ECONOMIA

Alta do PIB do 2º trimestre frustra Fazenda, que aponta chance de redução na projeção de 2,3% para 2026

1 de setembro, 2026 | Por: Agência O Globo

Desaceleração veio com recuo de 0,4% no consumo do brasileiro, em meio a elevado endividamento e perda de fôlego das medidas de incentivo do governo Lula. Agro sobe quase 3%

Consumo das famílias, que ficou 0,4% abaixo dos três primeiros meses do ano, foi o único componente do PIB a registrar queda. — Foto: Valter Campanato / Agência Brasil

O crescimento de 0,5% do Produto Interno Bruto (PIB) no segundo trimestre ante o primeiro trimestre, com ajuste sazonal, frustrou a expectativa oficial do governo (0,8%), segundo nota da Secretaria de Política Econômica (SPE) do Ministério da Fazenda, divulgada nesta terça-feira. O resultado também representa desaceleração ante o período de janeiro a março (1,1%). De acordo com a SPE, há possibilidade de redução da atual projeção para a expansão no ano, de 2,3%,

A composição do resultado do PIB também foi diferente do esperado pela SPE, com maior impulso de setores menos sensíveis ao ciclo econômico, como a agropecuária. Indústria e serviços ficaram abaixo das expectativas, com o resultado industrial sustentado pelas extrativas diante do recuo da transformação e da construção.

Pela ótica da demanda, a absorção doméstica apresentou variação praticamente nula mesmo com o avanço do consumo do governo.

 — Foto: Editoria de Arte

O agro cresceu 2,8%, enquanto a indústria e os serviços tiveram altas marginais, de 0,1% e 0,2%, respectivamente. Do lado da demanda, o investimento avançou 1,2%e o consumo do governo, 0,4%. Já o consumo das famílias caiu 0,4%.
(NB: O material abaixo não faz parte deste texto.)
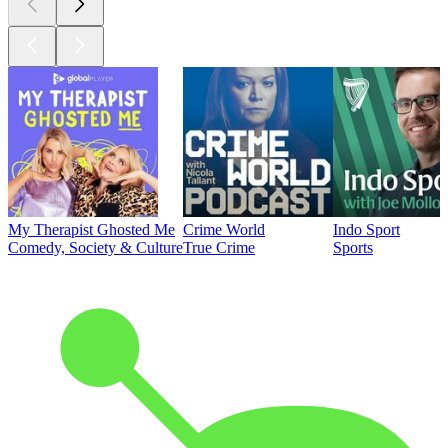
My Therapist Ghosted Me
Crime World
Indo Sport
Comedy, Society & Culture
True Crime
Sports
Para a SPE, o quadro é consistente com os efeitos ainda predominantes da política monetária restritiva sobre os vetores da absorção doméstica e sobre os setores mais cíclicos da economia, particularmente a indústria de transformação, a construção e o comércio, em um ambiente de endividamento elevado.

A expectativa é que haja continuidade de desaceleração do crescimento econômico no terceiro trimestre, com a dissipação do efeito de políticas do governo sendo parcialmente compensada pela redução do custo do crédito. Já no período de outubro a dezembro, é esperada uma retomada gradual, à medida que os setores mais ligados ao ciclo econômica respondam à redução da taxa Selic.
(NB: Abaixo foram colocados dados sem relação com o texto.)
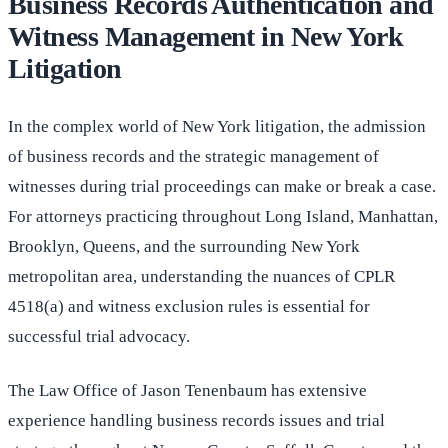
Business Records Authentication and
Witness Management in New York
Litigation
In the complex world of New York litigation, the admission
of business records and the strategic management of
witnesses during trial proceedings can make or break a case.
For attorneys practicing throughout Long Island, Manhattan,
Brooklyn, Queens, and the surrounding New York
metropolitan area, understanding the nuances of CPLR
4518(a) and witness exclusion rules is essential for
successful trial advocacy.
The Law Office of Jason Tenenbaum has extensive
experience handling business records issues and trial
“O ciclo de cortes iniciado em março levou a taxa básica de juros de 15,0% para 14,0%, patamar ainda restritivo, de modo que o repasse ao crédito e ao investimento deve se materializar apenas parcialmente até o fim do ano. A projeção da SPE para o PIB de 2026 é atualmente de 2,3%, encontrando-se em revisão para o próximo Boletim Macrofiscal, com viés de baixa.”